:: Work required ::
Reproduce the data below word for word, omitting the pictures.

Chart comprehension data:
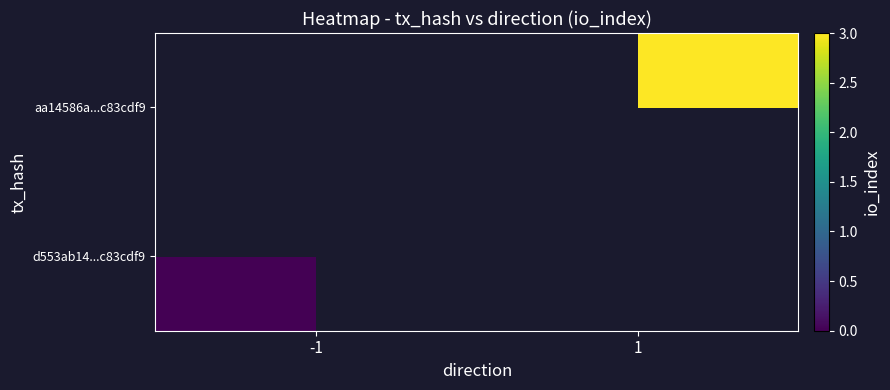

Count the number of data series in this chart.

2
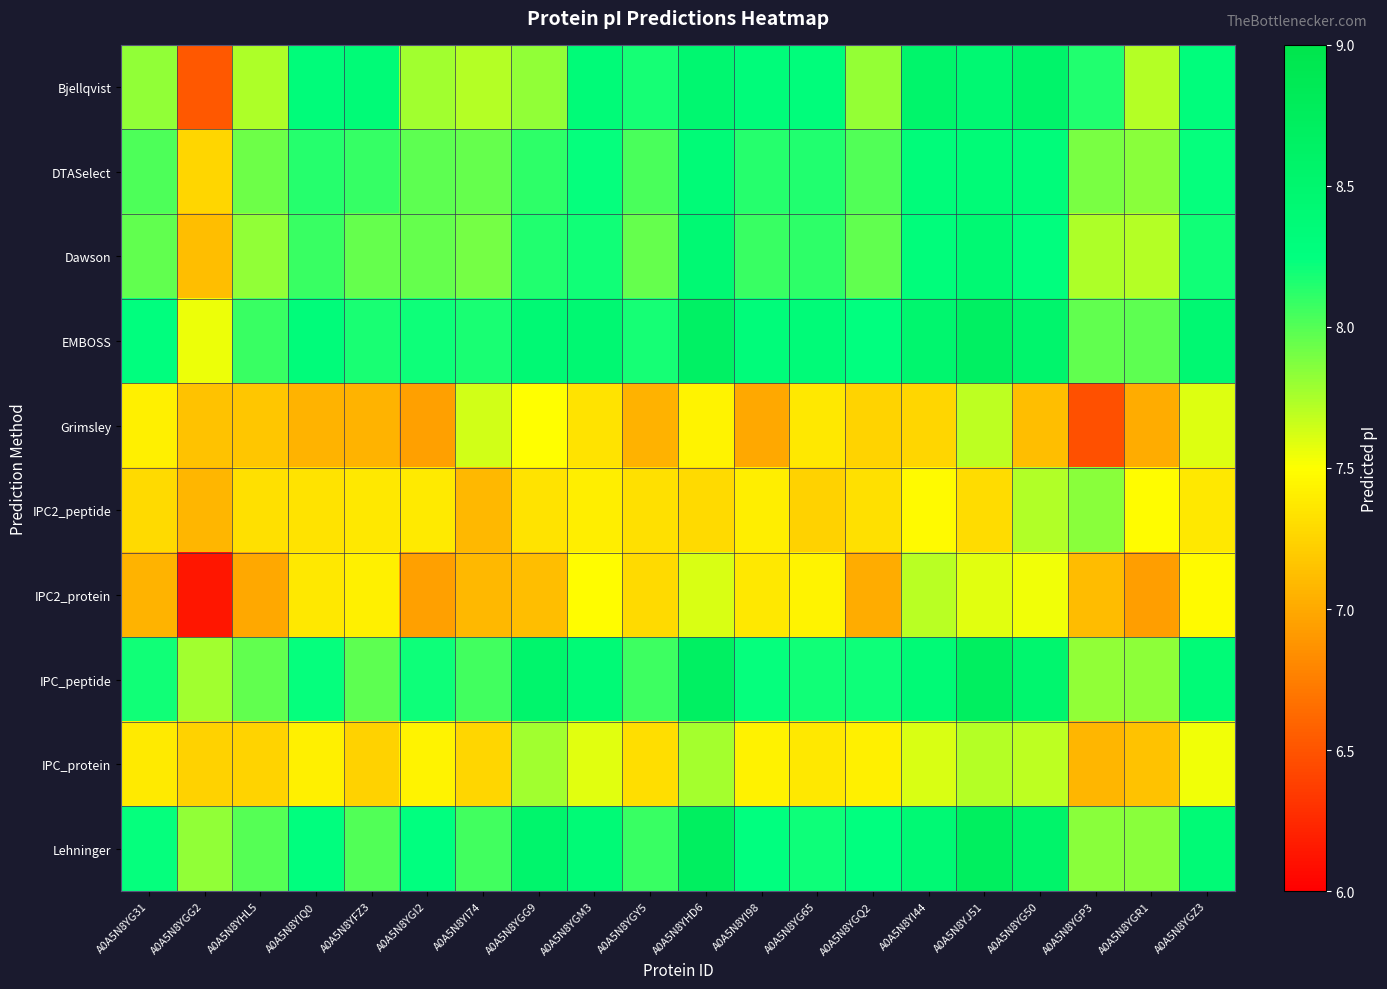

Which series has the widest spread of values?

Bjellqvist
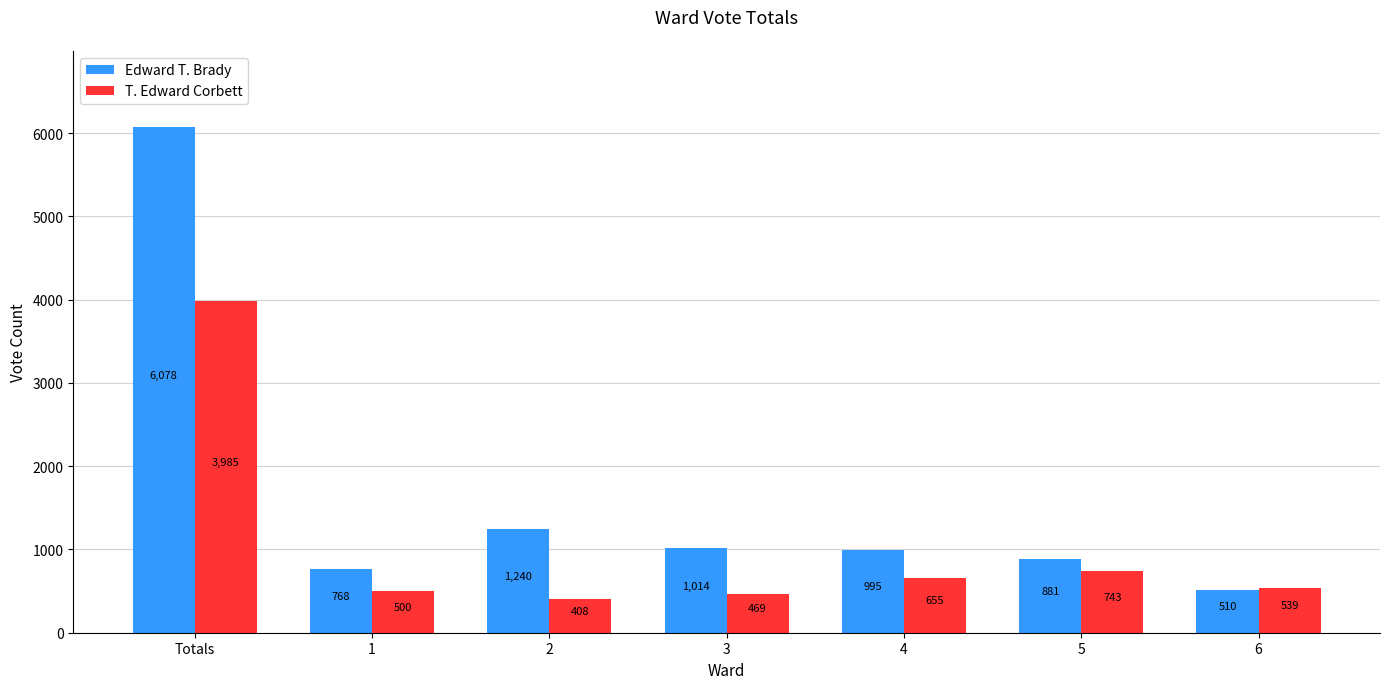

What is the average value of the Edward T. Brady series?

1641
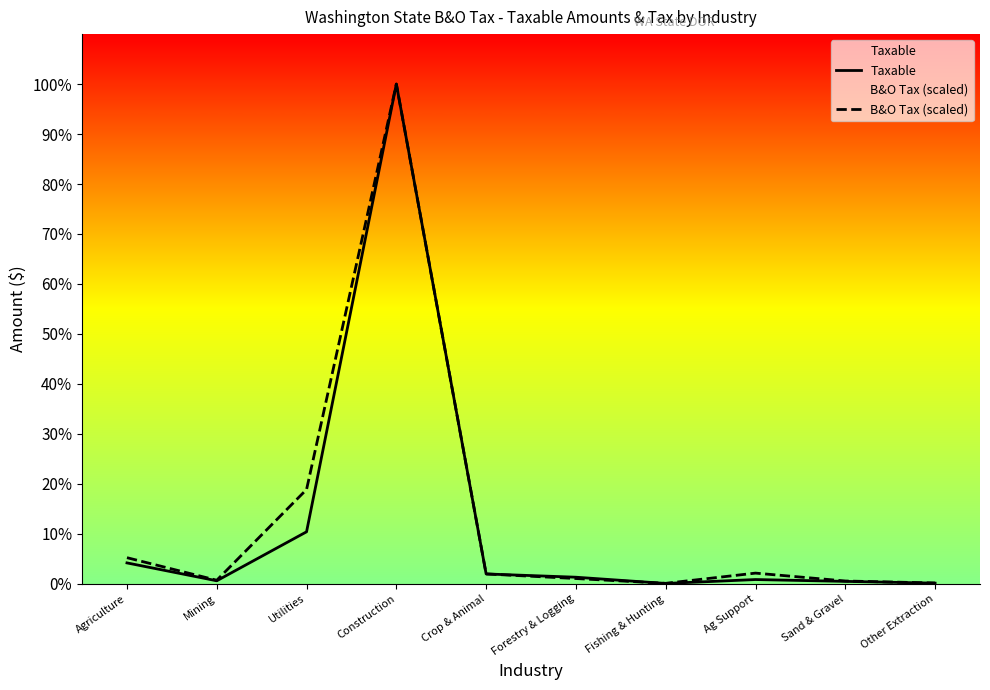

True or false: Taxable and B&O Tax (scaled) cross at least once.

True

:: Result below ::
Count the number of data series in this chart.

2

Which series has the widest spread of values?

Bjellqvist

What is the average value of the Edward T. Brady series?

1641

True or false: Taxable and B&O Tax (scaled) cross at least once.

True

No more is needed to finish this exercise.